Mark Twain once said, “The public is the only critic whose opinion is worth anything at all.” In 2017, the nation’s first open data law, the Digital Accountability and Transparency Act of 2014 (DATA Act) moved from a pilot phase to full implementation. However, the jury is still out on how the public will react to this massive effort to bring unprecedented visibility into U.S. federal government spending data.
At the core of this effort to increase transparency, the DATA Act gives taxpayers, watchdog groups, and the media unparalleled ability to view detailed spending information in user-friendly formats. In other words, when Congress appropriates money, the entire lifecycle from appropriation to disbursement will be tracked and made available on a public website. In fact, you can already visit the new USAspending.gov beta site to view informative reports on the $3.85 trillion spent by the federal government in 2016 for contracts, grants and other forms of financial assistance.
The sites interactive visual tools display high-level spending data sourced from the Monthly Treasury Statement (MTS). The summary reports make it simple to see who has received funding and where it was spent. The site gives visitors the ability to quickly search down to the individual award or contract for more information.
This level of detail on federal spending has never before been accessible.
The yet unfulfilled promise of the DATA Act is that more transparency will ultimately lead to better decisions by a more informed public. Moreover, the creation of new, increasingly advanced ways to analyze disbursement information is expected to increase the use of data analytics for detecting waste, fraud, and abuse of taxpayer funds.
Accountability and transparency drive the DATA Act’s bold promise of better spending, improved outcomes, and more efficient government.
But the heroic fight for transparency of federal spending started with humble beginnings. Let’s take a look at the roots of this open data law, which is carrying the federal government kicking and screaming into the Age of Big Data.
The Birthplace of Federal Government Accountability and Transparency
The Freedom of Information Act
This movement started with a radical concept: that taxpayers have the right to know what’s going on within their government! Enacted on July 4th, 1966, the Freedom of Information Act (FOIA) explicitly granted citizens the right to access records of the federal government and its agencies. Although there were exceptions built into the law that exempted certain records from disclosure, this legislation provided a right to access that was enforceable through the courts, if federal agencies were reluctant to share records.
The Chief Financial Officers Act of 1990
The next giant step for transparency and accountability began with the Chief Financial Officers Act of 1990 (CFO Act), which was signed into law by the first President Bush on November 15, 1990. The purpose of this legislation was to bring modern financial management practices to the federal government to ensure reliable financial reporting and improve ways to fight wasteful and fraudulent spending of taxpayer dollars.

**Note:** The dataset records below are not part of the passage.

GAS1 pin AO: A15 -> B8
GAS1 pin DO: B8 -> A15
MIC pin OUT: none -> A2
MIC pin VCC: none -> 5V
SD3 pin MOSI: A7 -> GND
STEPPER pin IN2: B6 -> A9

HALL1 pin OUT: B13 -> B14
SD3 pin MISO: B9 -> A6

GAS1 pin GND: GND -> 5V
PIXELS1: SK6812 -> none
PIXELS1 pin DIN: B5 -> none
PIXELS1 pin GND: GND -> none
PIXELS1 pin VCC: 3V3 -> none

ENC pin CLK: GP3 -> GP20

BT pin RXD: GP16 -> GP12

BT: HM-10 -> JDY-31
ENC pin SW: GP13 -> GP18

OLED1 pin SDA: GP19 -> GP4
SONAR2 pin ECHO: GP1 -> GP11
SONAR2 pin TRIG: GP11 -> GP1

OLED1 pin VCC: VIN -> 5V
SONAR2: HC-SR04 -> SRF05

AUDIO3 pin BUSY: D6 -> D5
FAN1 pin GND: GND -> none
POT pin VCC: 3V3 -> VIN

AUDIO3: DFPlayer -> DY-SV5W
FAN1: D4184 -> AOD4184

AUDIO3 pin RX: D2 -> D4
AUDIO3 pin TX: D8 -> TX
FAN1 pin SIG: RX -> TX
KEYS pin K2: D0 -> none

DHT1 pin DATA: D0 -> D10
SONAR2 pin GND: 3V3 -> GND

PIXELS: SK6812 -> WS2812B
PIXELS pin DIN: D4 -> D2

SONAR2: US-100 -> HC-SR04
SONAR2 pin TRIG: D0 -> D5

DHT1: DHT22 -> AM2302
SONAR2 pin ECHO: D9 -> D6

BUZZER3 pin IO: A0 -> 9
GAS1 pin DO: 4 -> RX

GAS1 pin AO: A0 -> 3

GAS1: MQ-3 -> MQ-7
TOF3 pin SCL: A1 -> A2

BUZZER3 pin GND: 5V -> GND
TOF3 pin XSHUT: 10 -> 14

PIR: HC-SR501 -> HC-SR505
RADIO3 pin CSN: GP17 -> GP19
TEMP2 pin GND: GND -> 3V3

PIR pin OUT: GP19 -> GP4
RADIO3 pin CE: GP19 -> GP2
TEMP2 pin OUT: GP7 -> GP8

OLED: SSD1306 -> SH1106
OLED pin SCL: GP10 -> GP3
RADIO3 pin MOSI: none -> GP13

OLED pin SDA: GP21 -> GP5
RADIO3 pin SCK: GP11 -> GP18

The Office of Management and Budget (OMB) gained new authority and responsibility for leading both general and financial management improvements. One of the lesser known details of this legislation was the expanded requirements for audited financial statements and other forms of accountability reporting. This boost in reporting included the requirement for cost reports to be made available to Congress and others.
Federal Funding Accountability and Transparency Act
Finally, the Federal Funding Accountability and Transparency Act (FFATA) was signed into law by the second President Bush on September 26, 2006. This unprecedented piece of legislation brought the public disclosure of spending information into the Information Age by establishing a single searchable website called USAspending.gov. The law ensured that taxpayers could access information about the government’s spending of taxpayer dollars in a publicly available database.
For grant recipients, your first introduction to reporting data for USAspending.gov may have been during the stimulus funding known as the American Recovery and Reinvestment Act of 2009 (ARRA). It was during this time that the collection of various data and reports pointed to potential targets in the efforts to reduce waste and fraud of taxpayer funds. During this process, several types of issues surfaced in the collection of certain data elements for reporting on the new website.
For example, the information requested from grant recipients hadn’t been collected previously for reporting purposes. Data definitions were confusing, and legacy systems forced the manual collection of some of the new requirements. There had to be improvements if this radical concept of accountability and transparency was going to work.
Enter the concept of data standardization to a machine-readable format! An idea whose time had come, or so it seemed.